Comment aider les compagnies de transport maritime à économiser jusqu'à 20% de carburant ? Une start-up toulousaine a eu l'idée de s'inspirer du kite surf et a imaginé une immense aile qui, reliée à la proue des navires, doit participer à leur traction.
Ce sont des anciens d'Airbus (PA:AIR) qui développent, au sein d'une entreprise baptisée AirSeas, le concept: une voile de 1.000 m2 qui, volant au bout d'un câble de 400 m, permettrait aux navires de réduire de 20% leur consommation de fuel, et autant en rejets en gaz polluants, selon l'entreprise.
L'idée a déjà fait l'objet de recherches il y a une dizaine d'années de la part d'une entreprise allemande, mais elles ne se sont pas concrétisées.
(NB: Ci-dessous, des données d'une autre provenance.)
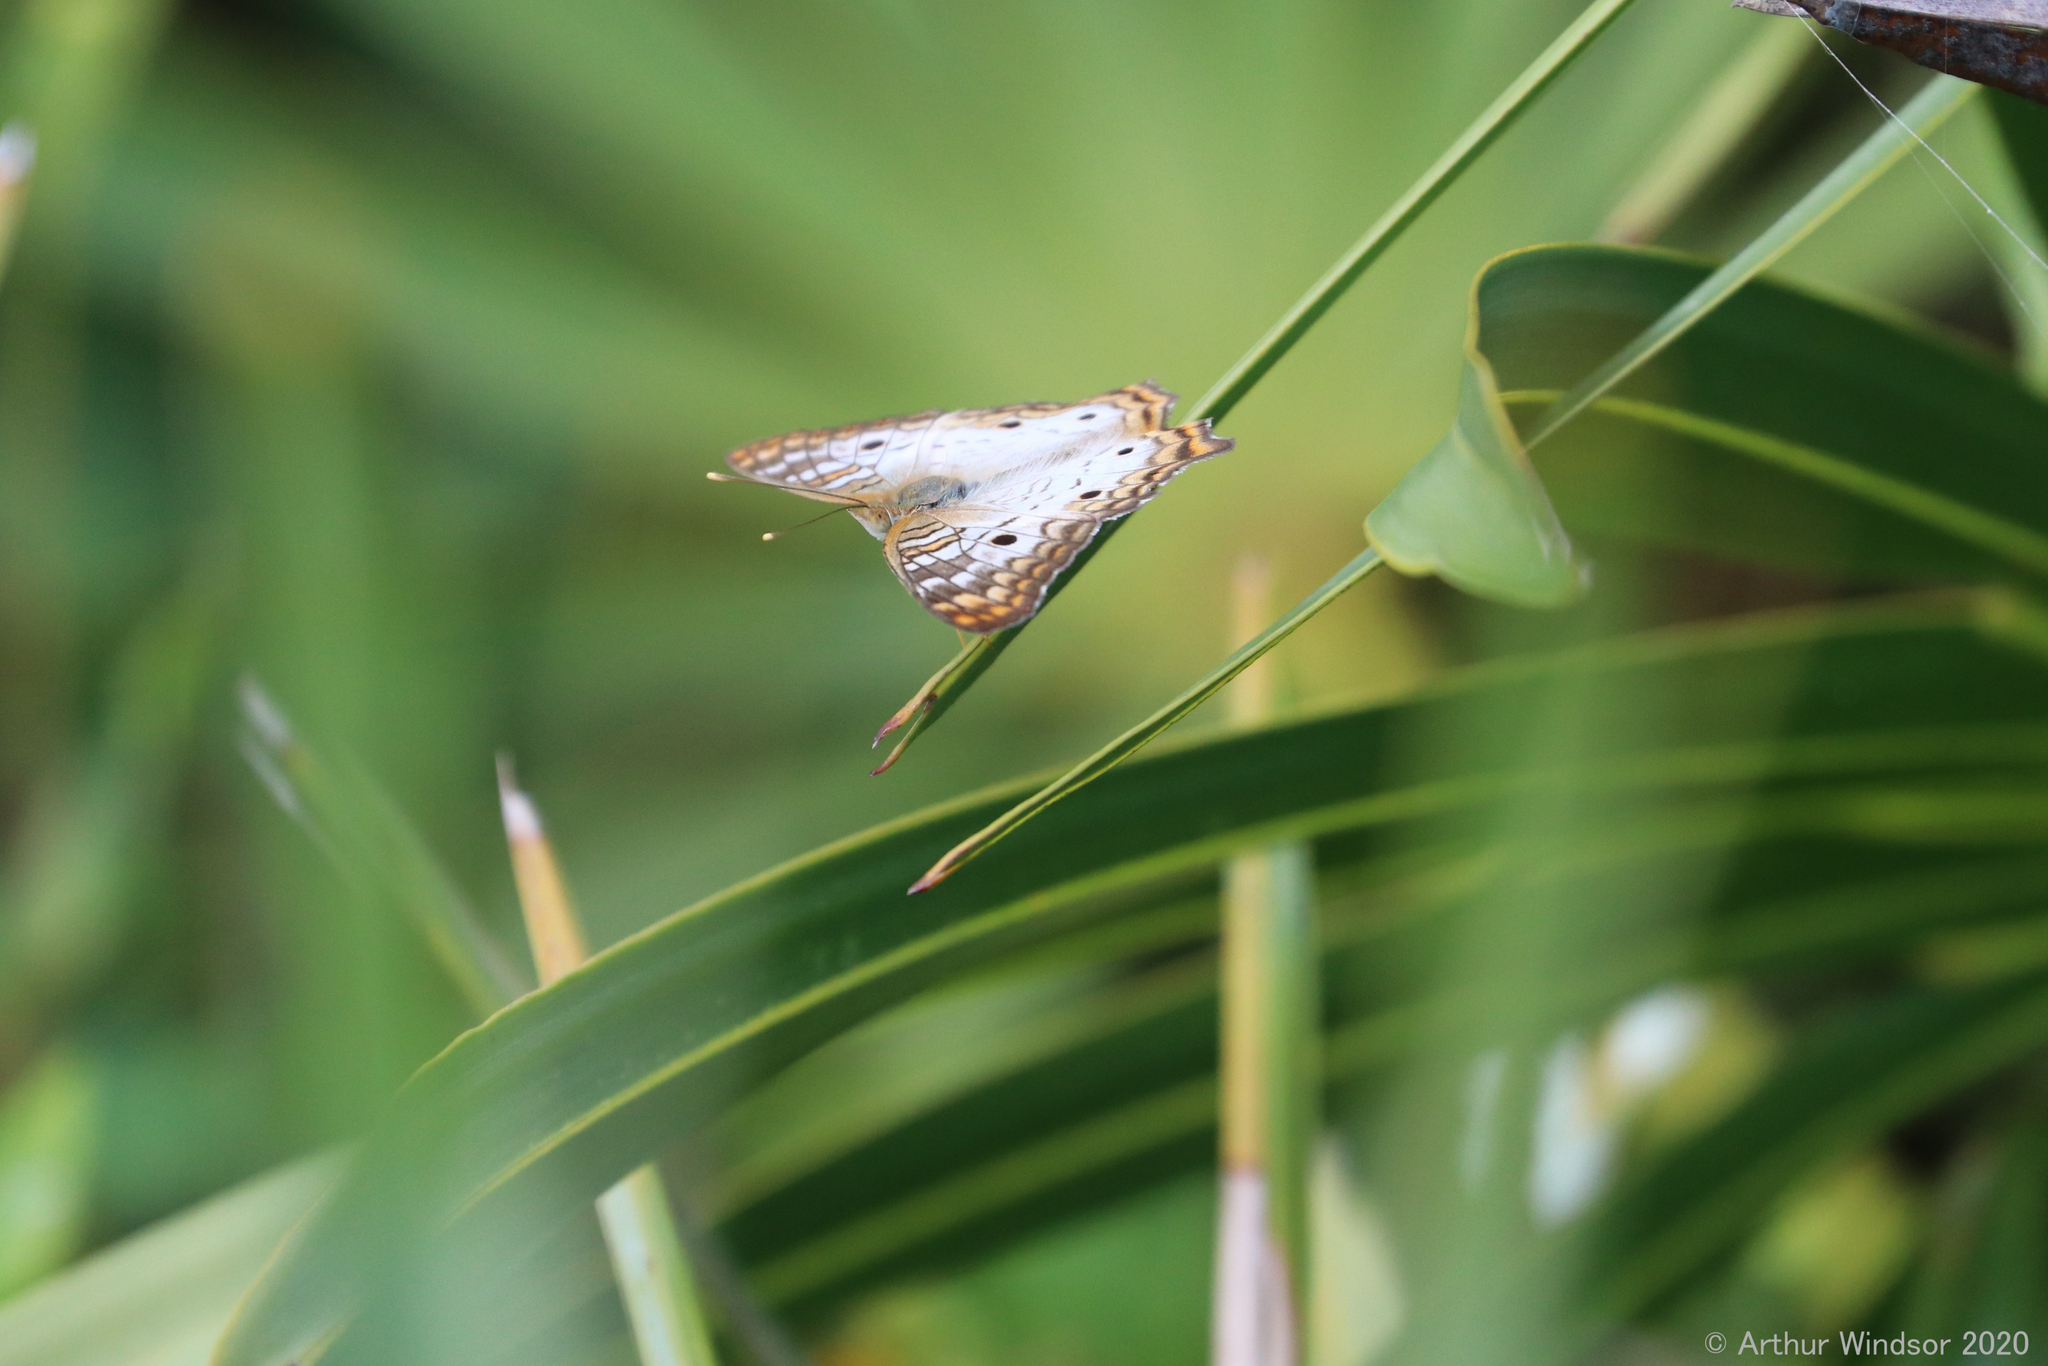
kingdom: Animalia
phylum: Arthropoda
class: Insecta
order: Lepidoptera
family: Nymphalidae
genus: Anartia
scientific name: Anartia jatrophae
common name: White peacock
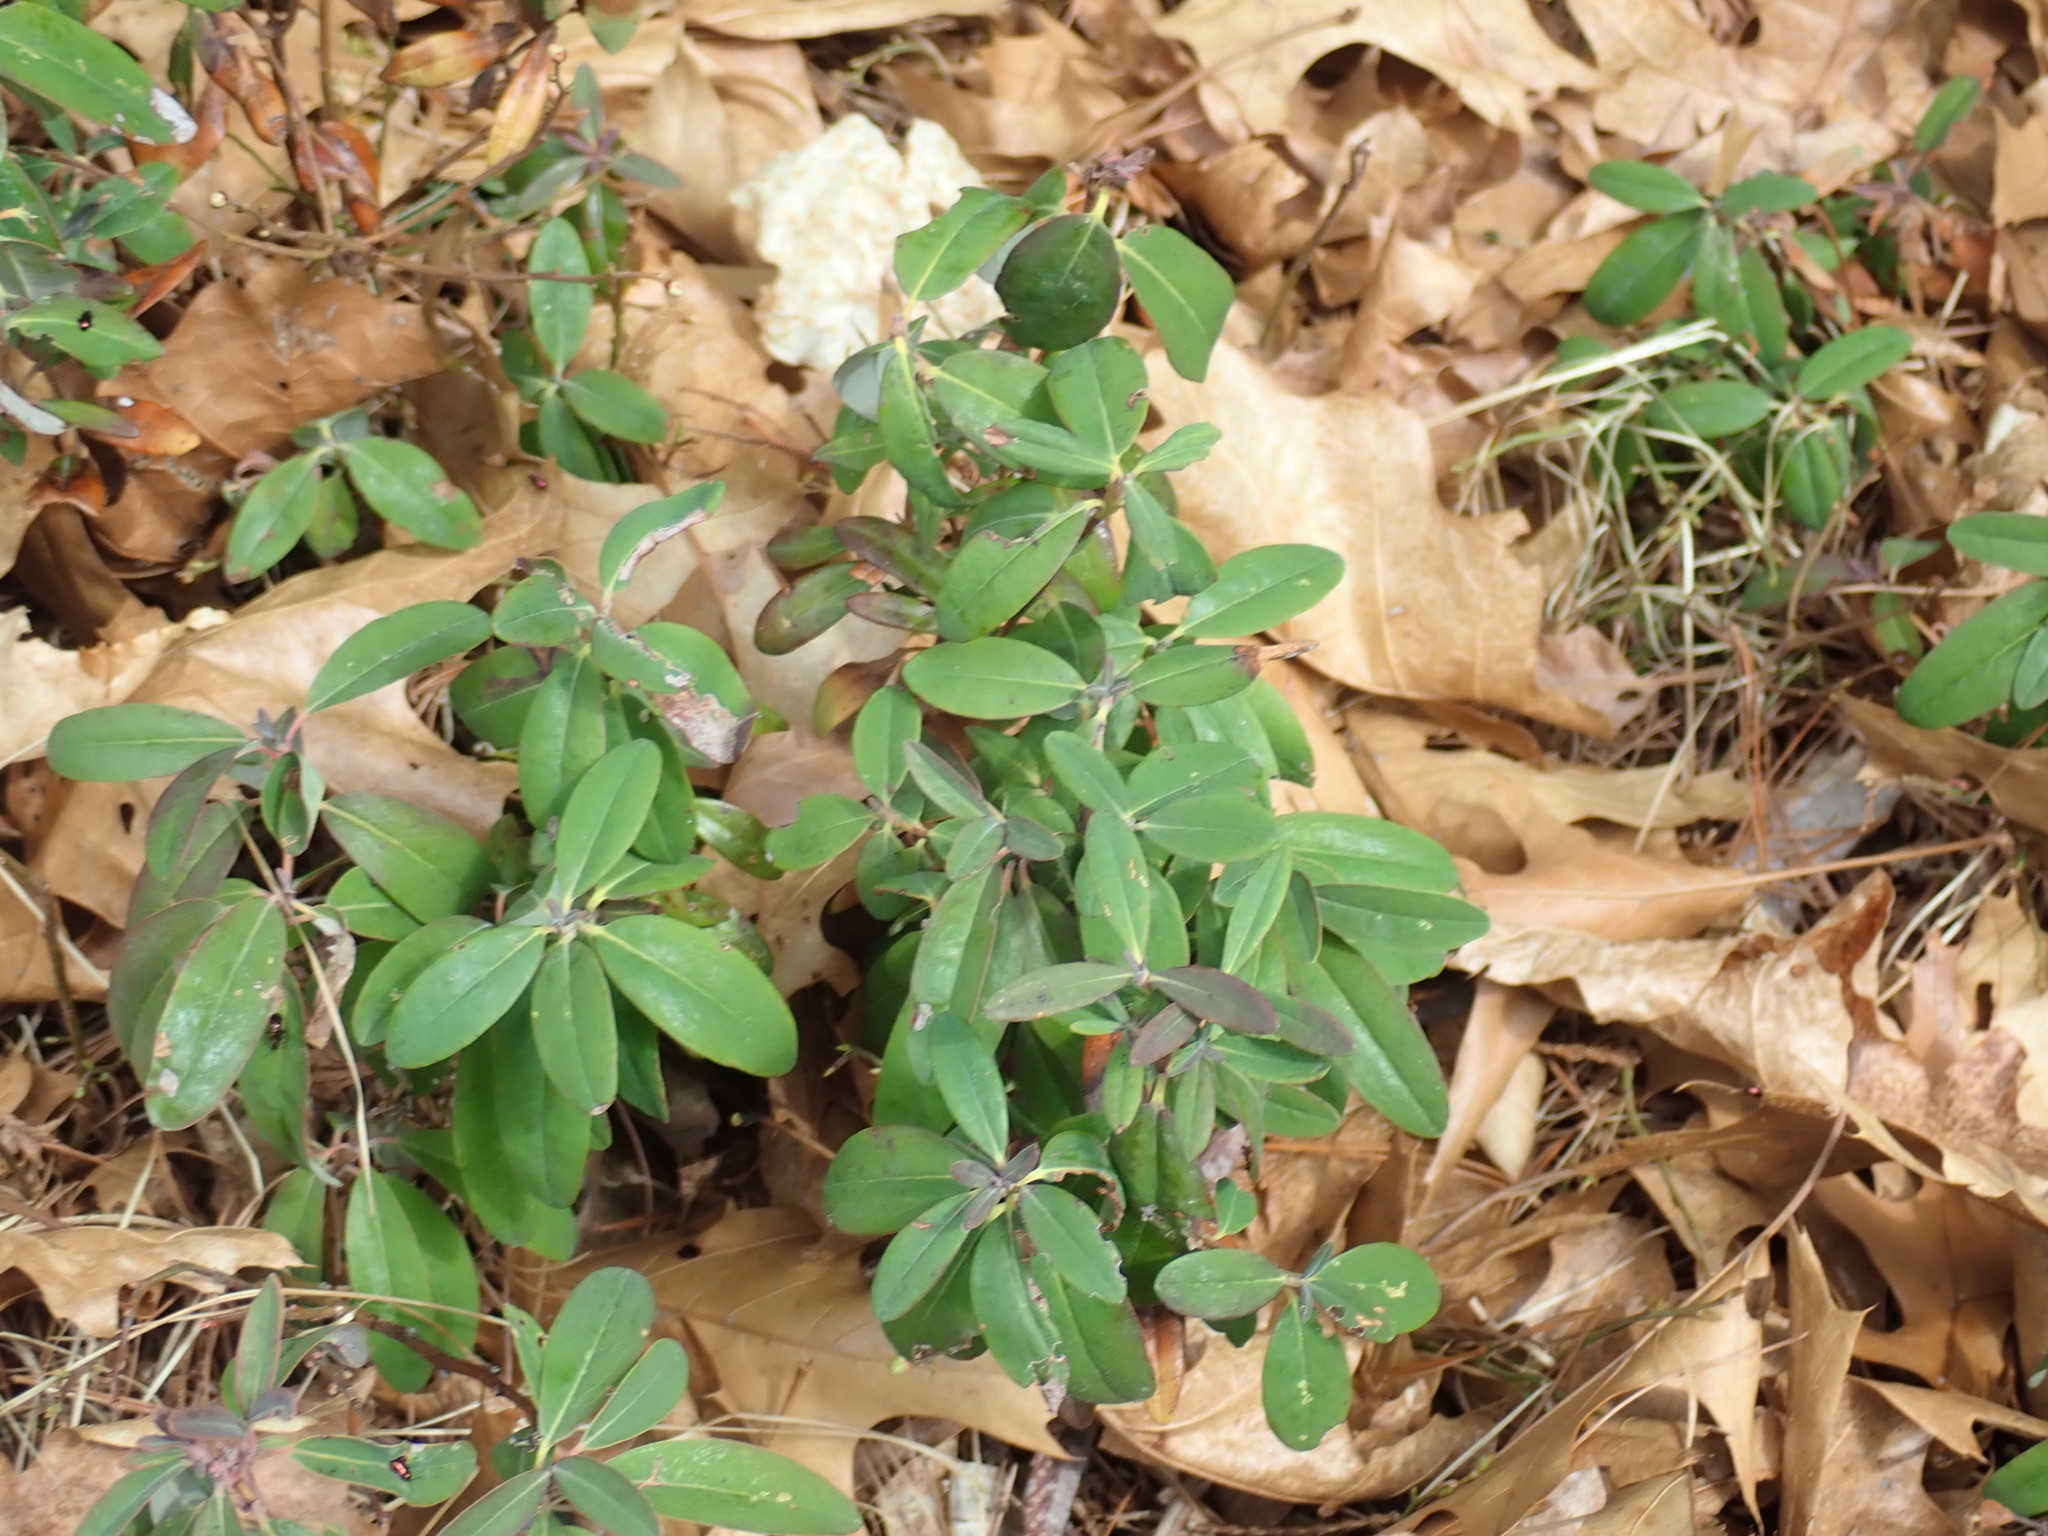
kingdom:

Et le navigateur Yves Parlier a parié aussi sur ce type de projet.
L'enjeu est crucial pour les armateurs, qui assurent 90% du fret mondial: les 28.000 navires de plus de 100 mètres qui parcourent les mers consomment chacun entre 5 et 10 millions d'euros par an de carburant, soit environ 50% de leurs coûts opérationnels, souligne AirSeas.
Et ils font face au risque d'un "retour à terme d'un prix du carburant plus élevé", explique Paul Tourret, le directeur de l'Institut supérieur d'Economie maritime, à Nantes. "L'armateur sait qu'il est difficile de survivre avec des niveaux de soute élevés", souligne-t-il.
Par ailleurs, les normes environnementales sont de plus en plus strictes et "exigent des carburants de meilleure qualité", poursuit ce spécialiste du transport maritime selon lequel les navires consomment du fuel lourd avec notamment des taux de dyoxine de soufre et de dioxyne d'azote élevés.
Reste que si "les armateurs sont dans une course à l'économie", la "recherche de toutes les alternatives" passe par leur efficacité, analyse M. Tourret.
C'est sur cette efficacité que mise AirSeas qui s'appuie sur la technologie développée par Airbus, en particulier dans les automatismes, pour développer sa voile, SeaWing.
-'un défi: l'automatisation'-
"L'automatisation, c'est l'enjeu principal", confirme Vincent Bernatets, le président de la start-up, dont le projet est soutenu par l'Ademe, l'Agence de l'environnement et de la maîtrise de l'énergie.
Avec la SeaWing, "il suffit que le capitaine du navire appuie sur un bouton" pour que l'aile, pliée sur le pont d'un navire, soit hissée sur un mât, escamotable, puis lâchée au bout de son câble pour se déployer.
Et inversement, "pour qu'elle se replie de façon totalement autonome", explique cet ancien de la direction stratégique d'Airbus.
Outre l'aile, Airseas développe un logiciel d'aide à la décision, qui "prévient le capitaine de l'opportunité de sortir le kite ou de le rentrer", souligne M. Bernatets. De la même manière, il va déterminer le positionnement le plus efficace de la voile.
Enfin, c'est aussi le logiciel qui va "calculer la route optimale du navire en tenant compte du vent" et des conditions océaniques, dont les courants, la route "la plus économe n'étant pas forcément la plus courte", précise-t-il.
Un prototype est actuellement en cours de tests sur un des cargos d'Airbus, entre le Golfe de Gascogne et l'Angleterre. Prototype aux dimensions modestes: la voile ne fait que 16 m2.
"Mais maîtriser une voile de 16 m2 garantit qu'on saura la maîtriser si elle fait 1.000 m2", affirme Vincent Bernatets selon lequel SeaWing pourrait équiper des navires -- porte-conteneurs, vraquiers, tankers -- jusqu'à 300 mètres de long.
L'entreprise, qui s'est entourée de spécialistes comme l'architecte naval LMG Marin, l’École nationale supérieure maritime et le leader mondial des logiciels d'aide à la navigation maritime, Maxsea, projette d'équiper un navire d'Airbus fin 2019, avant de s'attaquer un an plus tard au marché des armateurs. Deux d'entre eux, dont le nom est tenu secret, sont partenaires du projet.
L'objectif d'AirSeas est d'"équiper 10% de la flotte des 28.000 navires d'ici 2030", pointe M. Bernatets. A terme, ce sont au total 2.000 emplois qui pourraient être créés d'ici 2030, assure-t-il.